WASHINGTON — A Washington law professor answered with nary a nanosecond’s hesitation when asked what advice he’d offer President Donald Trump’s eldest son Monday, as the Russia scandal inched its way through the First Family.
”I would tell him that he should get a lawyer,” said Paul Berman of George Washington University.
He made that suggestion in an interview just before 3 p.m. Within the hour, Donald Trump Jr. confirmed in a statement that he had, in fact, retained legal counsel in this mushrooming controversy.
It followed Trump Jr.’s own admission over the weekend that he met a Russian attorney with ties to the Putin government during the last election, in the hope of gaining dirt on Hillary Clinton.
The news marks the first evidence that the Trump family sought electoral assistance from someone in Russia, after months of allegations that officials from that country stole and distributed emails to influence the U.S. election.
Lawyers for two former White Houses said this means legal trouble.
The chief ethics lawyer to George W. Bush, Richard Painter, likened it to treason, and to conspiring with a burglar: ”Going to a known (thief) to buy a TV can get you charged with attempting to buy stolen goods. Going to the Russians for info on Clinton(?)…
”In the Bush Administration we would have had him in custody for questioning by now.”
Barack Obama’s White House counsel pointed in another direction: campaign law. Bob Bauer said it’s illegal to assist foreign nationals seeking to influence a federal election, illegal to solicit their help, and illegal to co-ordinate with them.
In a statement, Trump Jr. said he didn’t know who Natalia Veselnitskaya was when he met her. He said a business associate put them in touch. And she offered no useful information when he met her at Trump Tower in June 2016, along with then-campaign manager Paul Manafort and presidential staffer and son-in-law Jared Kushner, Trump Jr. said.

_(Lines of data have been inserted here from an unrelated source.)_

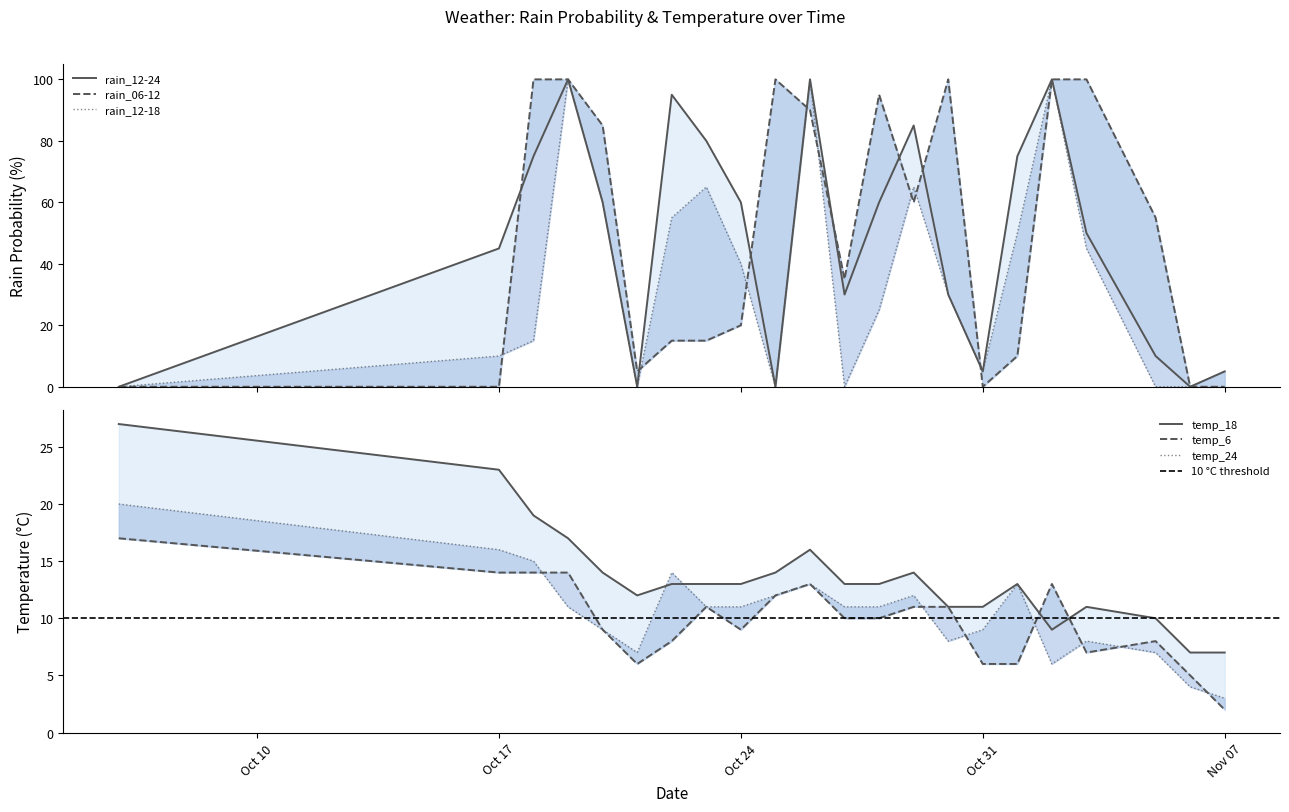

What is the total value across all series at 2023-10-06?

64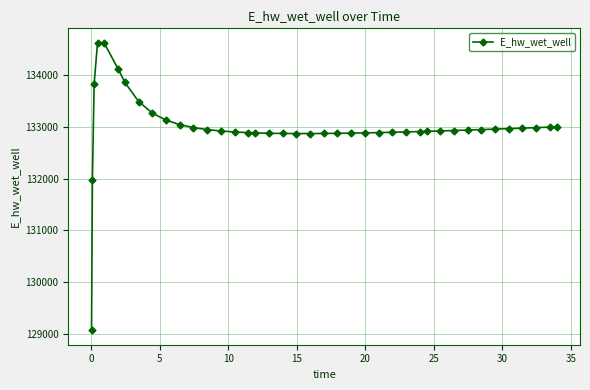

True or false: the data has more than 0 interior local peaks.

True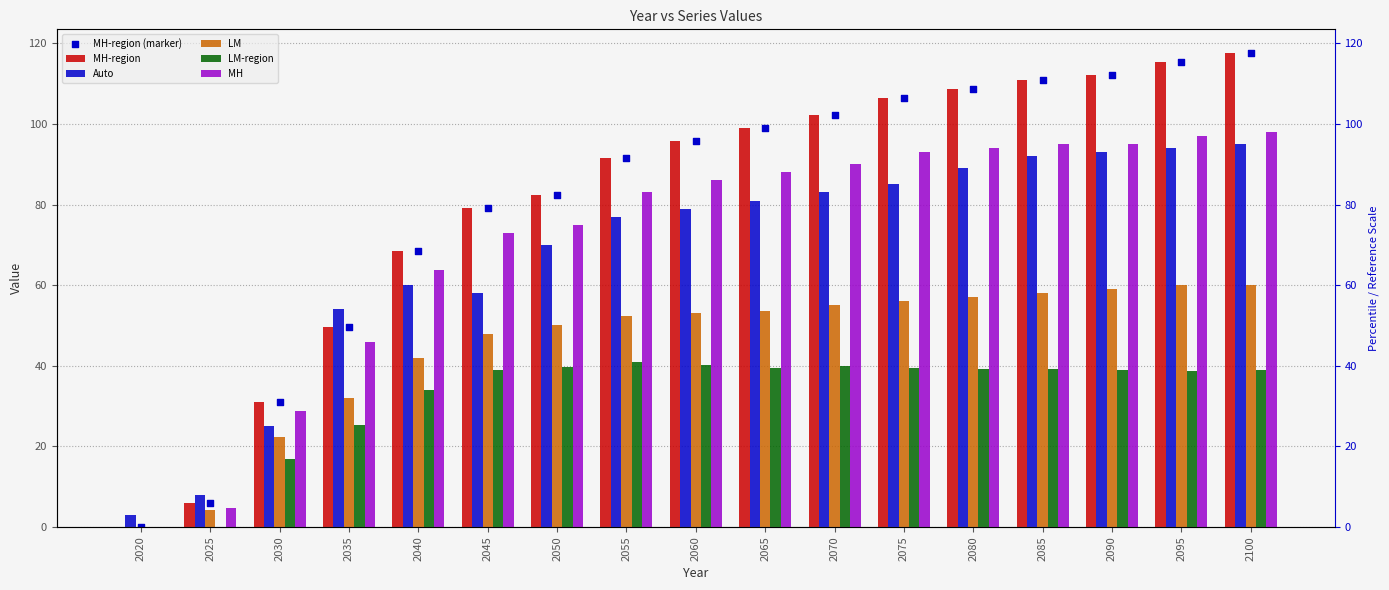

At how many categories does at least one series exceed 40?

14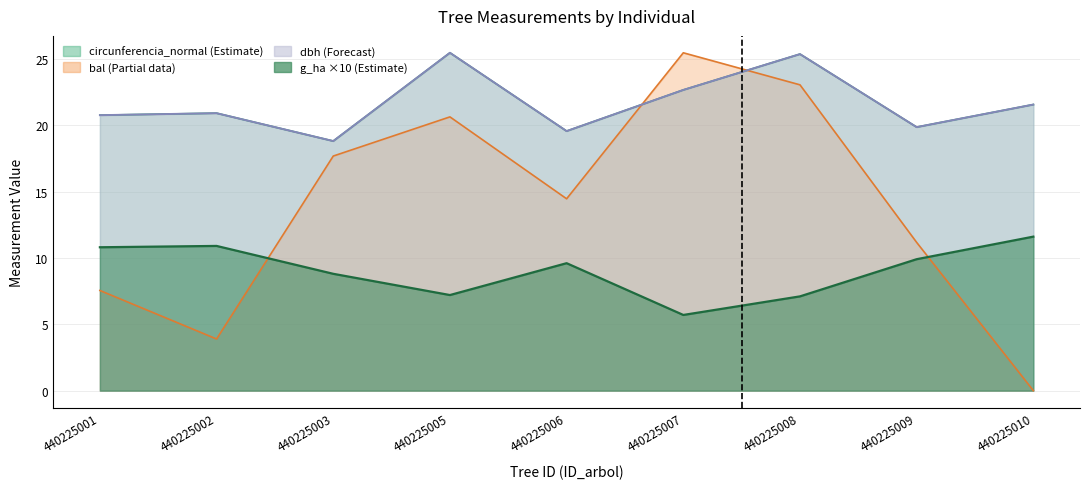

Is the value of dbh at 440225003 greater than the value of g_ha at 440225006?

Yes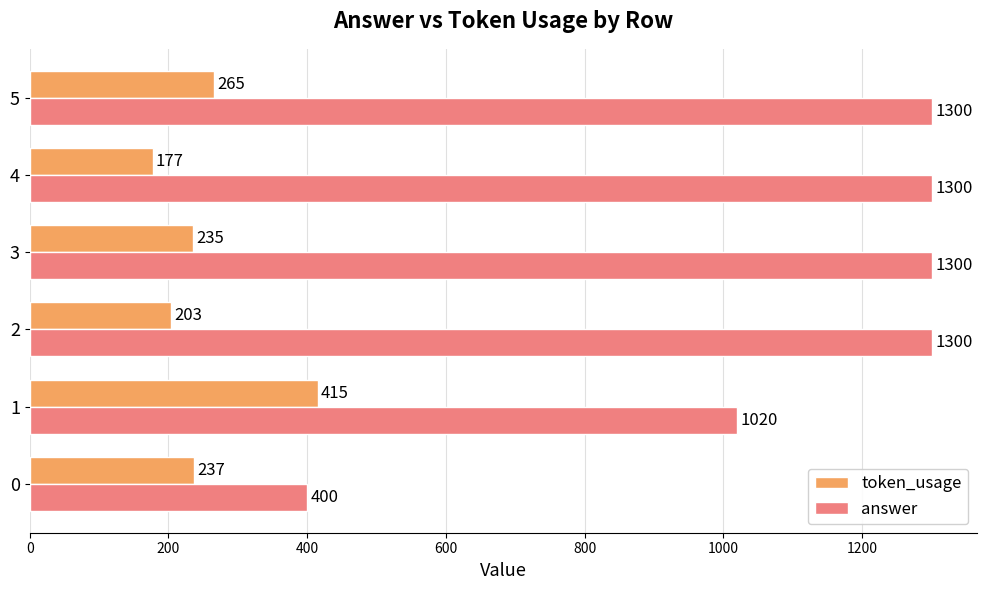

What is the average value of the answer series?

1103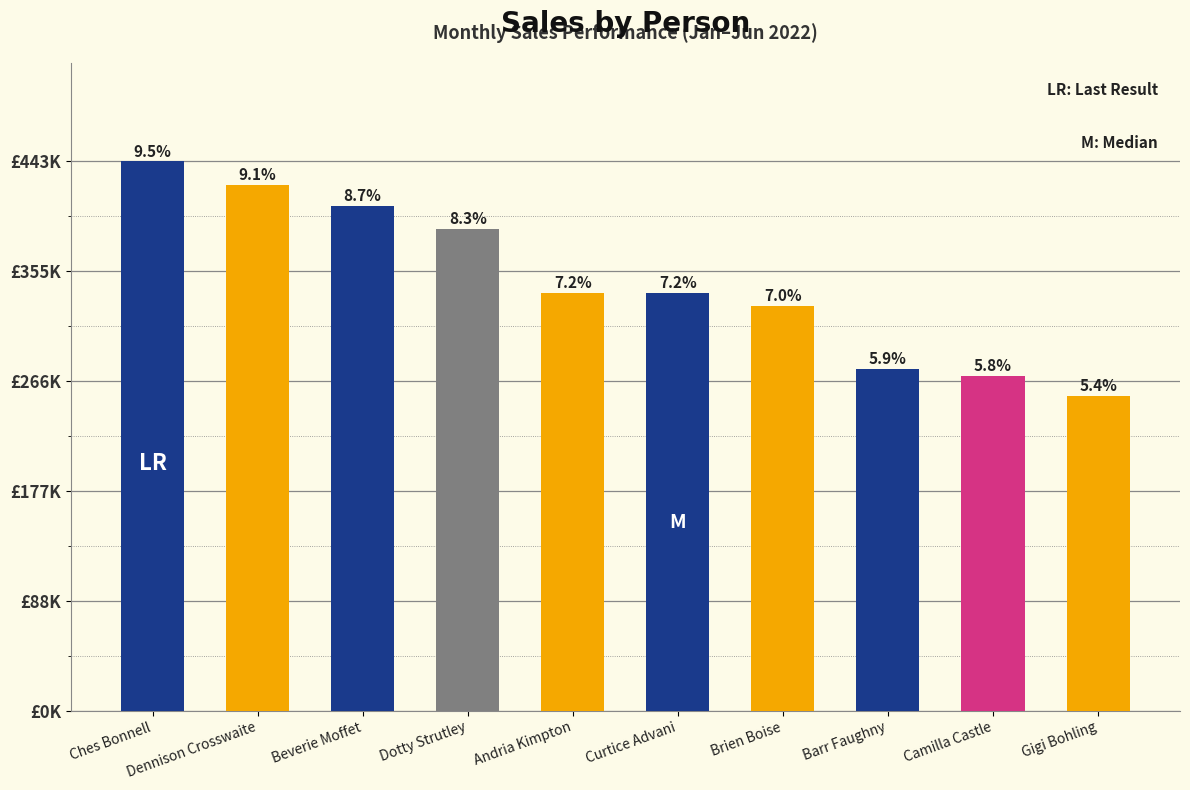

Does the chart contain any negative values?

No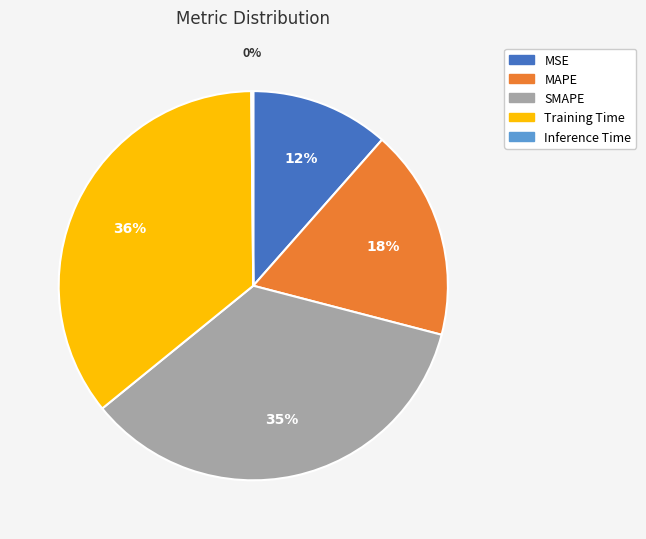

Is the sum of MSE and MAPE greater than half?

No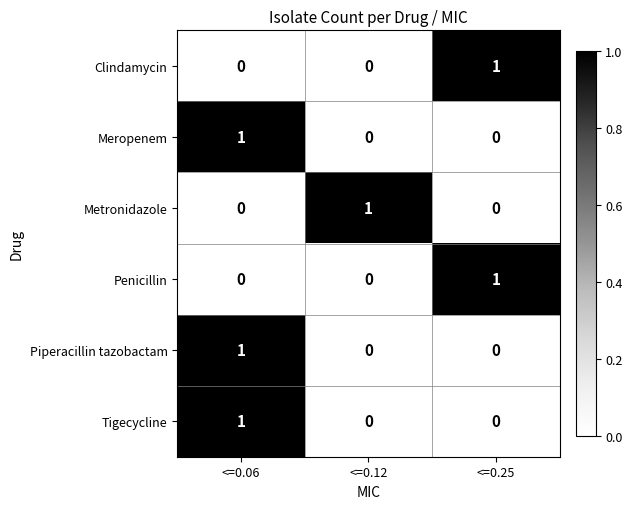

How many Metronidazole values are between 0 and 1?

3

But Bauer said it strains credulity that three senior staffers sat down with Veselnitskaya, without realizing they were soliciting help from a foreign national, which he called willful blindness: ”(That) is not helpful to their legal position.”
Several members of Trump’s family have now hired attorneys in the Russia affair: the president himself, Kushner, and now Trump Jr.
The president’s son characterized the news as no big deal. In one tweet Monday, Trump Jr. said he’d gladly answer questions from a congressional committee.
He also joked that the story of collusion was a non-issue: ”Obviously I’m the first person on a campaign to ever take a meeting to hear info about an opponent… went nowhere but had to listen.”
Berman also sees potential legal landmines in espionage laws and disclosure of information — it’s a crime to fail to disclose significant contacts with foreign nationals upon entering a government job. Kushner did not initially include multiple contacts with the Russians on his security-clearance paperwork.
Jonathan Turley, professor of public interest law at George Washington University, sees disclosure as the lone problem area. He said he’s had to fill out the same government form as Kushner and would list even brief meetings with academics at conferences.
As for the rest, he said he sees no obvious criminal act based on current information.
”It is hardly shocking to see a willingness to gather dirt during that election,” Turley wrote in a blog post. ”Quite frankly, most people in (Washington) look at that account and snicker that Trump Jr. was a fool to personally attend such a meeting. Other campaigns would have used surrogates…
”Unless there is more (and this is worthy of investigation), I see nothing close to treason or a crime in this account. That obviously does not fit with the breathless accounts given the story but the criminal code is not a code of political etiquette.”